*STORED DATA:*

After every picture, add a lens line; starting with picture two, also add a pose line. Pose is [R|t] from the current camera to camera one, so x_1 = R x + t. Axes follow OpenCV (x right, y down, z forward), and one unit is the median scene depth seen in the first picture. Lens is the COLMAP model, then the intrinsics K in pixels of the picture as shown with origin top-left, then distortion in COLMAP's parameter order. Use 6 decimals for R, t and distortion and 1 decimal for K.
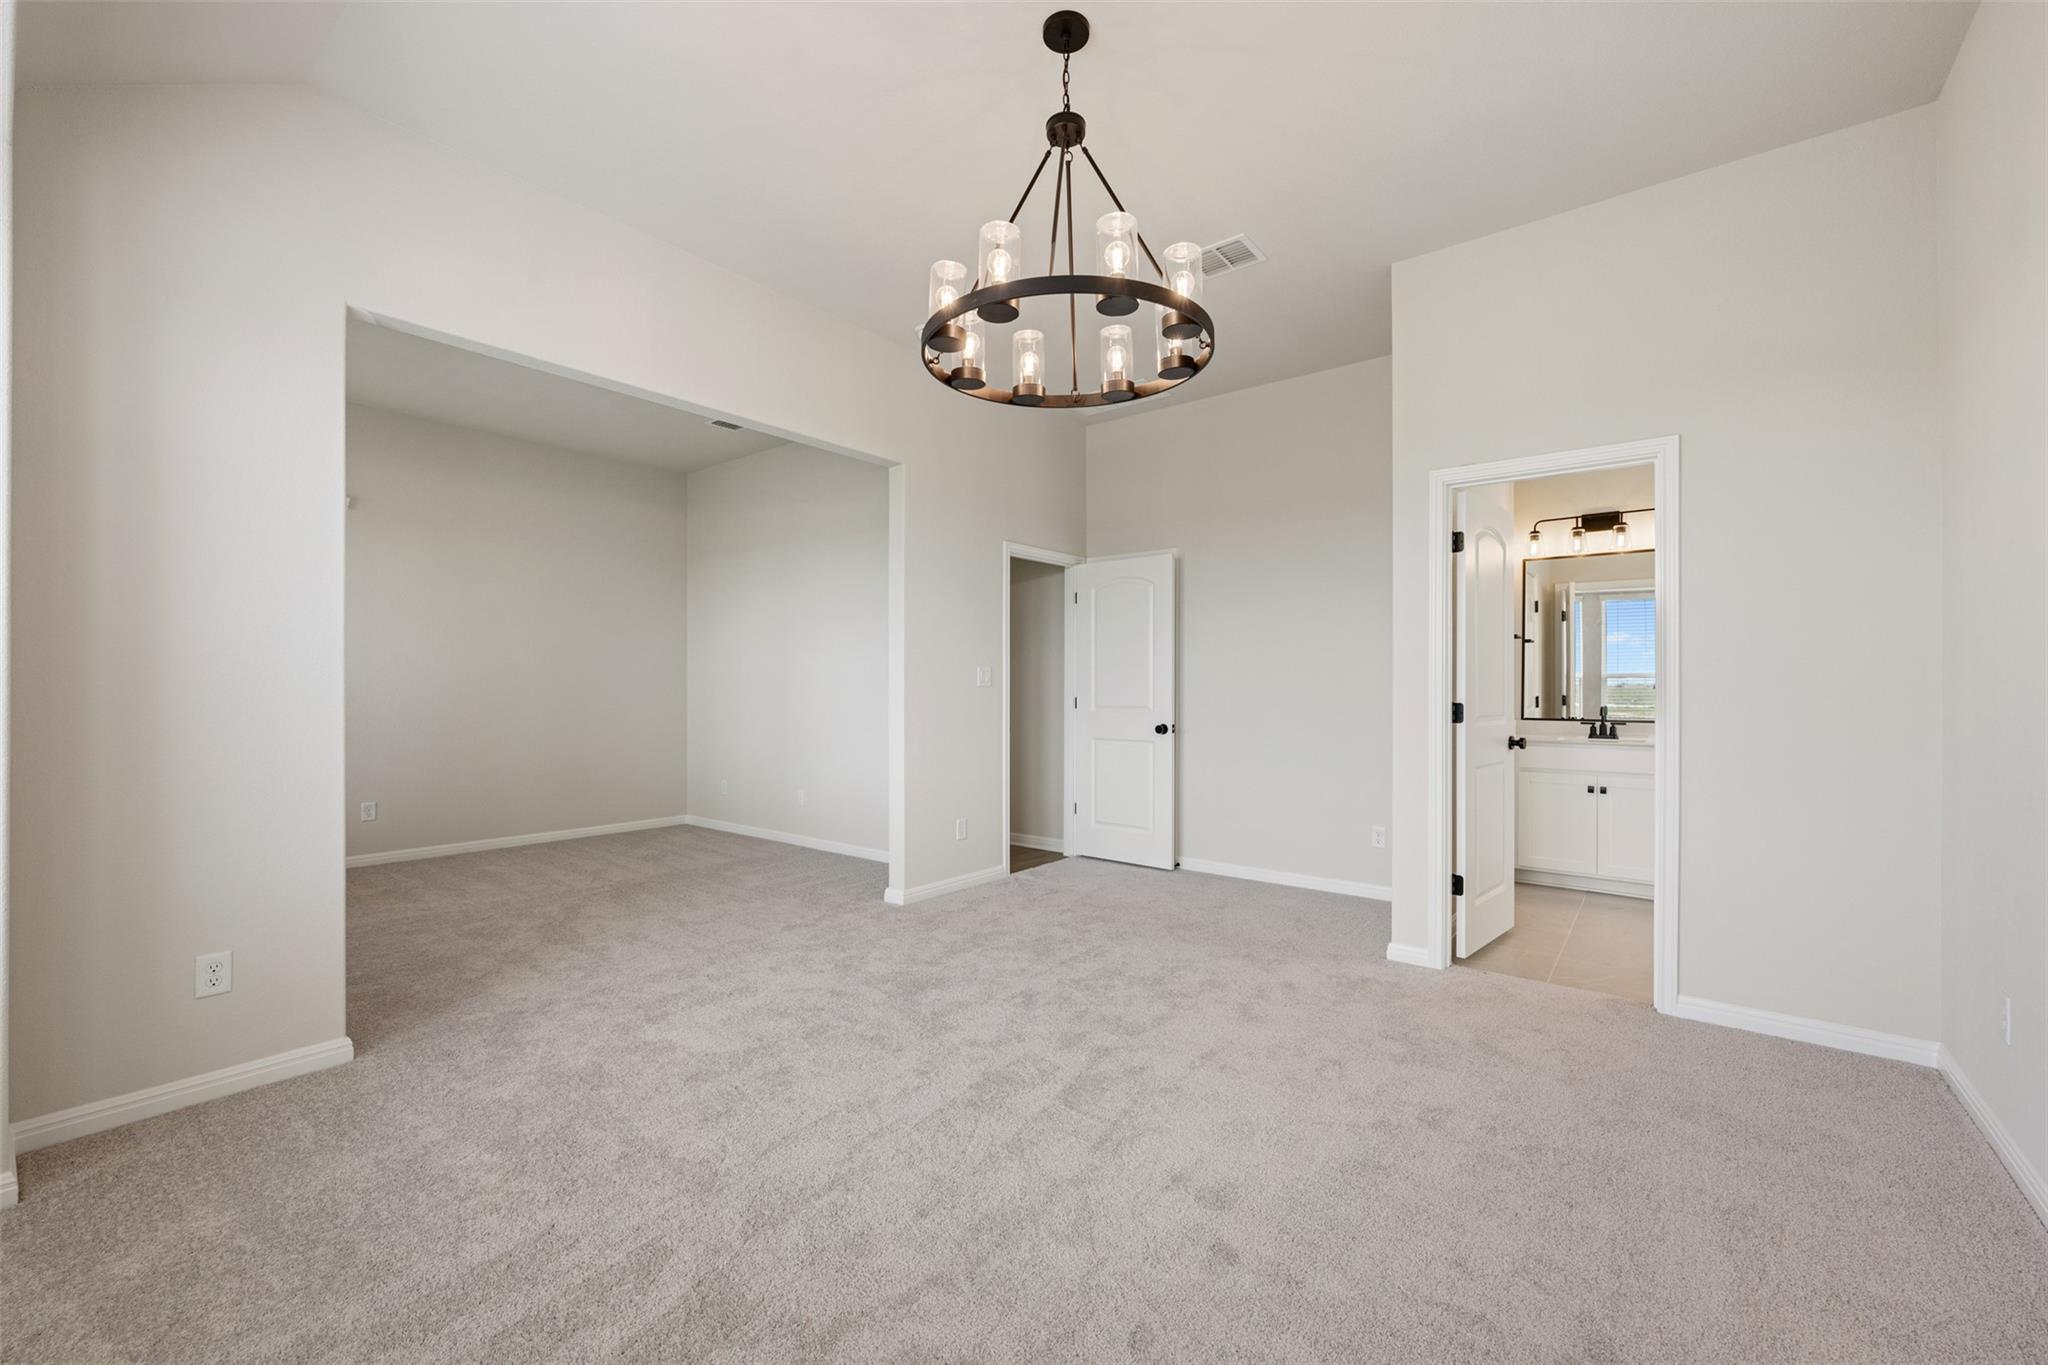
lens RADIAL K [[815.5, 0, 1024.2], [0, 815.5, 680.3], [0, 0, 1]] dist [-0.005231, 0.000061]
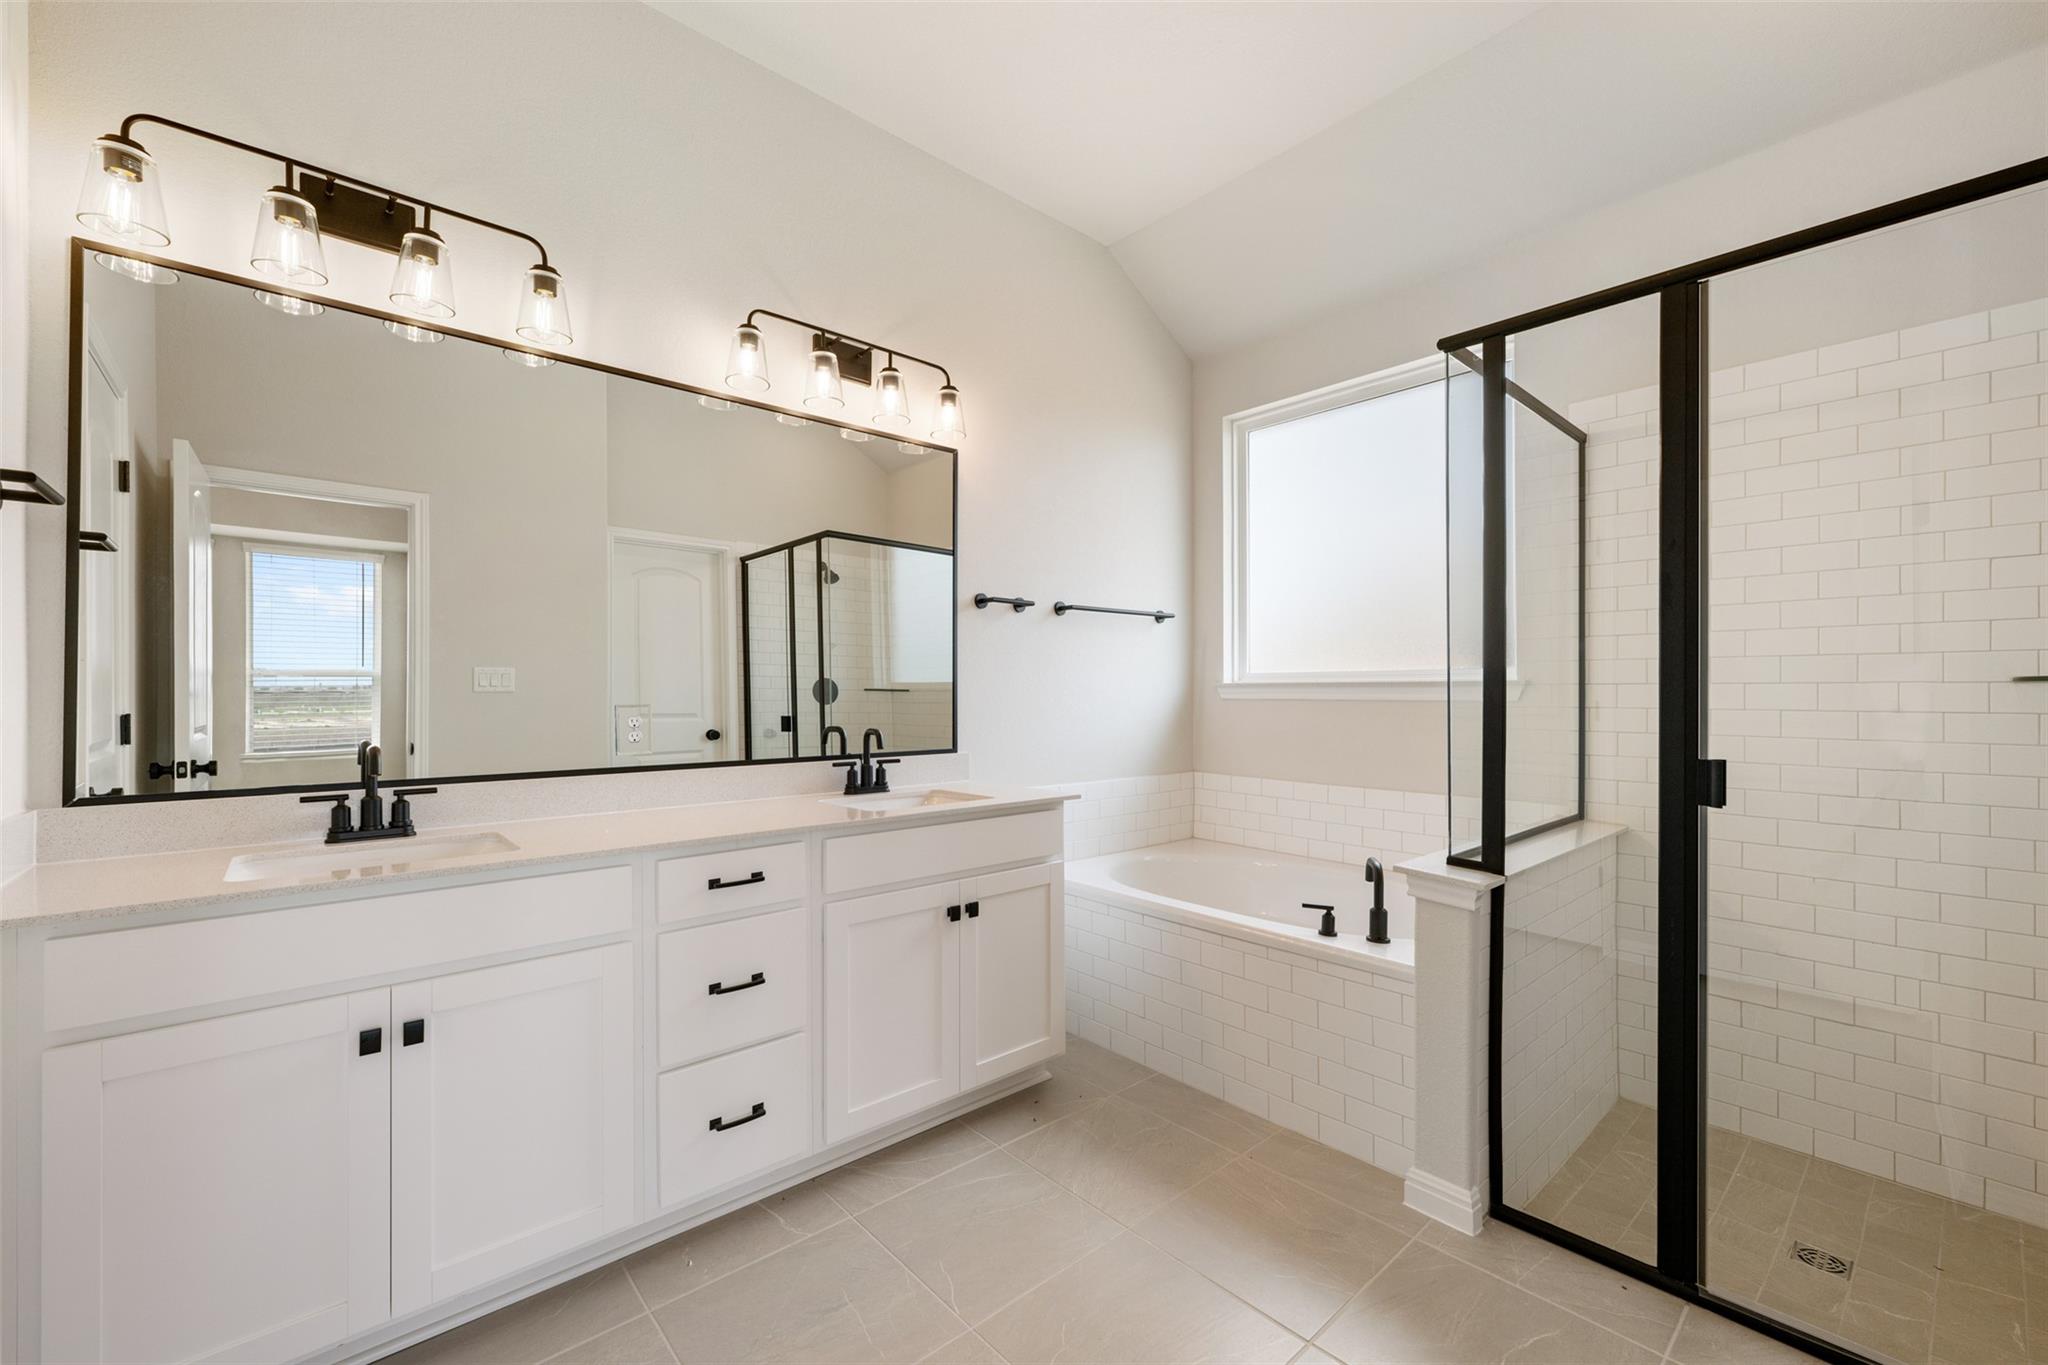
lens RADIAL K [[815.5, 0, 1023.3], [0, 815.5, 684.7], [0, 0, 1]] dist [-0.005231, 0.000061]
pose [[0.160671, 0.003351, 0.987002, 0.416698], [0.000086, 0.999994, -0.003409, 0.008217], [-0.987008, 0.000633, 0.160670, 0.671725]]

*WHAT YOU WILL DO:* Lay out the listing above as a two-column CSV with the header row instruction,output. Give one row for each piece of text, with its answer beside it, and put each value in a single quoted field with line breaks replaced by spaces. Leave the pictures out.

*SOLUTION BELOW:*
instruction,output
"After every picture, add a lens line; starting with picture two, also add a pose line. Pose is [R|t] from the current camera to camera one, so x_1 = R x + t. Axes follow OpenCV (x right, y down, z forward), and one unit is the median scene depth seen in the first picture. Lens is the COLMAP model, then the intrinsics K in pixels of the picture as shown with origin top-left, then distortion in COLMAP's parameter order. Use 6 decimals for R, t and distortion and 1 decimal for K.","lens RADIAL K [[815.5, 0, 1024.2], [0, 815.5, 680.3], [0, 0, 1]] dist [-0.005231, 0.000061] lens RADIAL K [[815.5, 0, 1023.3], [0, 815.5, 684.7], [0, 0, 1]] dist [-0.005231, 0.000061] pose [[0.160671, 0.003351, 0.987002, 0.416698], [0.000086, 0.999994, -0.003409, 0.008217], [-0.987008, 0.000633, 0.160670, 0.671725]]"